SparQ Attention: Bandwidth-Efficient LLM Inference
Luka Ribar, Ivan Chelombiev, Luke Hudlass-Galley, Charlie Blake, Carlo Luschi, Douglas Orr
TL;DR
SparQ Attention targets the memory bandwidth bottleneck in autoregressive LLM inference by selectively fetching only the most relevant KV cache entries. It combines top-$k$ attention selection with mean-value reallocation and a query-sparsity heuristic, enabling substantial data-transfer reductions (up to $8\times$) while preserving task performance across diverse models. The method supports grouped-query attention, shows strong scalability to long sequences, and is validated through microbenchmarks and end-to-end tests on CPU and GPU, demonstrating practical inference speedups. Overall, SparQ offers a hardware-aware, plug-in improvement for pre-trained LLMs that maintains full context information and generalizes across model families and tasks, reducing latency in real-world deployments.
Abstract
The computational difficulties of large language model (LLM) inference remain a significant obstacle to their widespread deployment. The need for many applications to support long input sequences and process them in large batches typically causes token-generation to be bottlenecked by data transfer.
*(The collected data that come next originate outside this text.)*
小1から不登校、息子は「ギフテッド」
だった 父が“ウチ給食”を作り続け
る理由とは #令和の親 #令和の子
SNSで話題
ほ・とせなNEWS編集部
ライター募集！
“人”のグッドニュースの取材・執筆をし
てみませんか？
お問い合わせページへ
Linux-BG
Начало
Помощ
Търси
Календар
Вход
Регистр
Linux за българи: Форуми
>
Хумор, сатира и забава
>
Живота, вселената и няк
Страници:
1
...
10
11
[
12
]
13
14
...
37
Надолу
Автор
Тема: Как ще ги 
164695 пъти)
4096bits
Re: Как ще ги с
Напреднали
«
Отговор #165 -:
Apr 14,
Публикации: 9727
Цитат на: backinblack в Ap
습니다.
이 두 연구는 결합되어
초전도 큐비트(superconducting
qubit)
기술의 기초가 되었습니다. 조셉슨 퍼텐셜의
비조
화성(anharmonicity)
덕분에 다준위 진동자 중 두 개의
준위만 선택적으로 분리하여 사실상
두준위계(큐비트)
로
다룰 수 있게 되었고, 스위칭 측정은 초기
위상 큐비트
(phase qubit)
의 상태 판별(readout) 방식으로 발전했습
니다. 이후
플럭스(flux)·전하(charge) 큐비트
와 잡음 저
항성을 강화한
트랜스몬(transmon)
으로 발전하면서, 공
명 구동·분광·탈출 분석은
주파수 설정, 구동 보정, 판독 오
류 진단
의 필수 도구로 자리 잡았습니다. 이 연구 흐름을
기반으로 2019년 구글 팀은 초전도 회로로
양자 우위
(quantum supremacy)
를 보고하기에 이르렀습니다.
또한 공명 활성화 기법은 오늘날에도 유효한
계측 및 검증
For this reason, we introduce SparQ Attention, a technique for increasing the inference throughput of LLMs by utilising memory bandwidth more efficiently within the attention layers, through selective fetching of the cached history. Our proposed technique can be applied directly to off-the-shelf LLMs during inference, without requiring any modification to the pre-training setup or additional fine-tuning. We show that SparQ Attention brings up to 8x savings in attention data transfers without substantial drops in accuracy, by evaluating Llama 2 and 3, Mistral, Gemma and Pythia models on a wide range of downstream tasks.